**What is being asked:** In the entries that follow, find every line containing "selected" and copy it.

**Extracted data:**

........

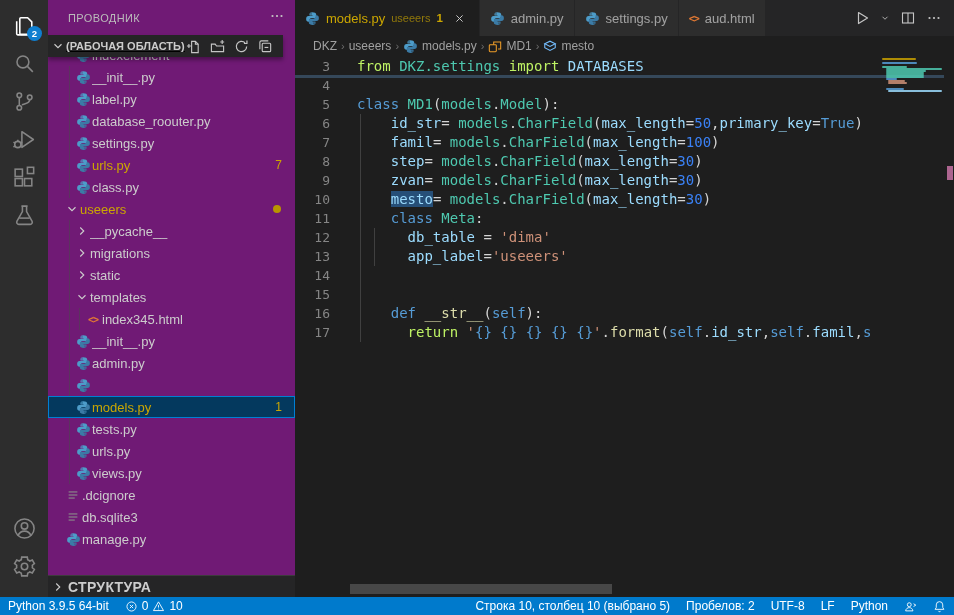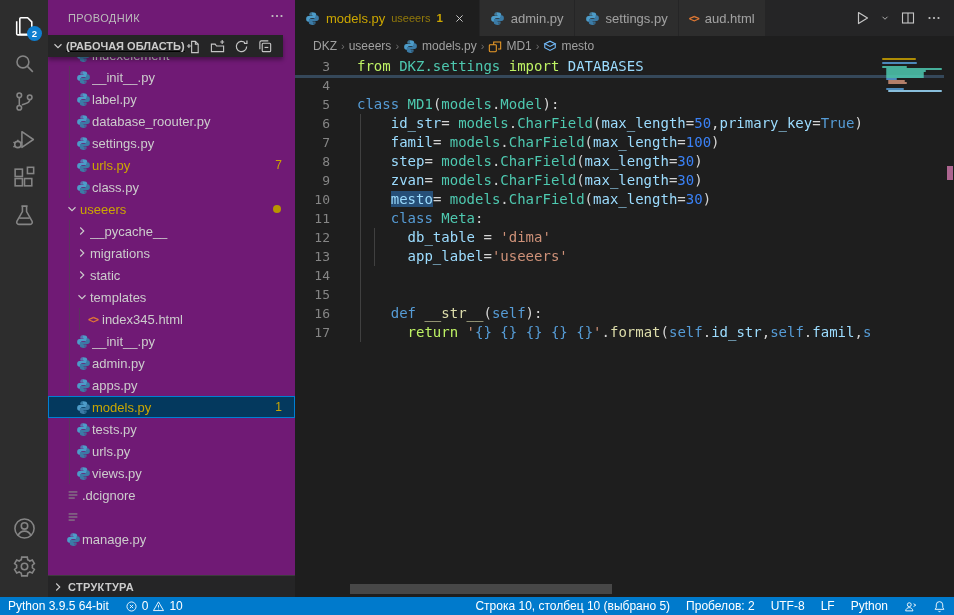--- a/index.html
+++ b/index.html
@@ -36,21 +36,21 @@
   .trow .ficon { width:18px; flex:none; display:flex; align-items:center; justify-content:center; }
   .trow .tlabel { white-space:nowrap; flex:1; overflow:hidden; }
   .trow .tbadge { flex:none; padding-right:13px; font-size:12px; }
   .trow.warn .tlabel, .trow.warn .tbadge { color:#cca700; }
   .trow .tdot { flex:none; width:8px; height:8px; border-radius:50%; background:#b89500; margin-right:14px; }
   .trow.selected { background:#04395e; outline:1px solid #007fd4; outline-offset:-1px; }
   .html-glyph { color:#e37933; font-weight:bold; font-size:10px; letter-spacing:-1px; font-family:"DejaVu Sans Mono",monospace; }
 
   .outline { position:absolute; bottom:0; left:0; right:0; height:22px; border-top:1px solid #3c3c3c; display:flex; align-items:center; background:#252526; z-index:3; cursor:pointer; }
   .outline .tw { width:20px; display:flex; align-items:center; justify-content:center; }
-  .outline .olabel { font-size:11px; font-weight:bold; color:#cccccc; letter-spacing:.3px; }
+  .outline .olabel { font-size:14px; font-weight:bold; color:#cccccc; letter-spacing:.3px; }
 
   
   .editorgroup { flex:1; display:flex; flex-direction:column; position:relative; background:#1e1e1e; }
   .tabbar { height:36px; background:#252526; display:flex; align-items:stretch; flex:none; }
   .tabs { display:flex; }
   .tab { display:flex; align-items:center; gap:6px; padding:0 10px; background:#2d2d2d; border-right:1px solid #252526; font-size:13px; color:rgba(255,255,255,.55); cursor:pointer; white-space:nowrap; }
   .tab.active { background:#1e1e1e; }
   .tab.active .tab-label { color:#cca700; }
   .tab .tab-detail { font-size:11px; color:rgba(204,167,0,.65); }
   .tab .tab-count { font-size:11.5px; font-weight:bold; color:#cca700; }
@@ -300,21 +300,20 @@
             </span>
             <span class="tlabel">admin.py</span>
           </div>
           <div class="trow" style="padding-left: 26px;">
             <span class="ficon">
               <svg viewBox="0 0 16 16" width="15" height="15">
                 <path fill="#4d9cc9" d="M7.9 1.2c-2.3 0-3.1.9-3.1 2v1.6h3.2v.6H3.7c-1.5 0-2.5 1.2-2.5 3 0 1.9 1 3 2.5 3h1.1V9.7c0-1.3 1.1-2.3 2.3-2.3h3c1 0 1.8-.9 1.8-1.9V3.2c0-1.1-1.7-2-4-2zM6.4 2.5a.65.65 0 1 1 0 1.3.65.65 0 0 1 0-1.3z"></path>
                 <path fill="#3b7ba6" d="M8.1 14.8c2.3 0 3.1-.9 3.1-2v-1.6H8v-.6h4.3c1.5 0 2.5-1.2 2.5-3 0-1.9-1-3-2.5-3h-1.1v1.3c0 1.3-1.1 2.3-2.3 2.3h-3c-1 0-1.8.9-1.8 1.9v2.7c0 1.1 1.7 2 4 2zm1.5-1.3a.65.65 0 1 1 0-1.3.65.65 0 0 1 0 1.3z"></path>
               </svg>
             </span>
-            <span class="tlabel">apps.py</span>
           </div>
           <div class="trow warn selected" style="padding-left: 26px;">
             <span class="ficon">
               <svg viewBox="0 0 16 16" width="15" height="15">
                 <path fill="#4d9cc9" d="M7.9 1.2c-2.3 0-3.1.9-3.1 2v1.6h3.2v.6H3.7c-1.5 0-2.5 1.2-2.5 3 0 1.9 1 3 2.5 3h1.1V9.7c0-1.3 1.1-2.3 2.3-2.3h3c1 0 1.8-.9 1.8-1.9V3.2c0-1.1-1.7-2-4-2zM6.4 2.5a.65.65 0 1 1 0 1.3.65.65 0 0 1 0-1.3z"></path>
                 <path fill="#3b7ba6" d="M8.1 14.8c2.3 0 3.1-.9 3.1-2v-1.6H8v-.6h4.3c1.5 0 2.5-1.2 2.5-3 0-1.9-1-3-2.5-3h-1.1v1.3c0 1.3-1.1 2.3-2.3 2.3h-3c-1 0-1.8.9-1.8 1.9v2.7c0 1.1 1.7 2 4 2zm1.5-1.3a.65.65 0 1 1 0-1.3.65.65 0 0 1 0 1.3z"></path>
               </svg>
             </span>
             <span class="tlabel">models.py</span>
             <span class="tbadge">1</span>
@@ -357,20 +356,21 @@
             <span class="tlabel">.dcignore</span>
           </div>
           <div class="trow" style="padding-left: 16px;">
             <span class="ficon">
               <svg viewBox="0 0 16 16" width="14" height="14" stroke="#8a8a8a" stroke-width="1.3">
                 <line x1="3" y1="4.5" x2="13" y2="4.5"></line>
                 <line x1="3" y1="8" x2="13" y2="8"></line>
                 <line x1="3" y1="11.5" x2="10" y2="11.5"></line>
               </svg>
             </span>
+            <span class="tlabel">db.sqlite3</span>
           </div>
           <div class="trow" style="padding-left: 16px;">
             <span class="ficon">
               <svg viewBox="0 0 16 16" width="15" height="15">
                 <path fill="#4d9cc9" d="M7.9 1.2c-2.3 0-3.1.9-3.1 2v1.6h3.2v.6H3.7c-1.5 0-2.5 1.2-2.5 3 0 1.9 1 3 2.5 3h1.1V9.7c0-1.3 1.1-2.3 2.3-2.3h3c1 0 1.8-.9 1.8-1.9V3.2c0-1.1-1.7-2-4-2zM6.4 2.5a.65.65 0 1 1 0 1.3.65.65 0 0 1 0-1.3z"></path>
                 <path fill="#3b7ba6" d="M8.1 14.8c2.3 0 3.1-.9 3.1-2v-1.6H8v-.6h4.3c1.5 0 2.5-1.2 2.5-3 0-1.9-1-3-2.5-3h-1.1v1.3c0 1.3-1.1 2.3-2.3 2.3h-3c-1 0-1.8.9-1.8 1.9v2.7c0 1.1 1.7 2 4 2zm1.5-1.3a.65.65 0 1 1 0-1.3.65.65 0 0 1 0 1.3z"></path>
               </svg>
             </span>
             <span class="tlabel">manage.py</span>
           </div>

........

**Response to this exercise:**
   .trow.selected { background:#04395e; outline:1px solid #007fd4; outline-offset:-1px; }
           <div class="trow warn selected" style="padding-left: 26px;">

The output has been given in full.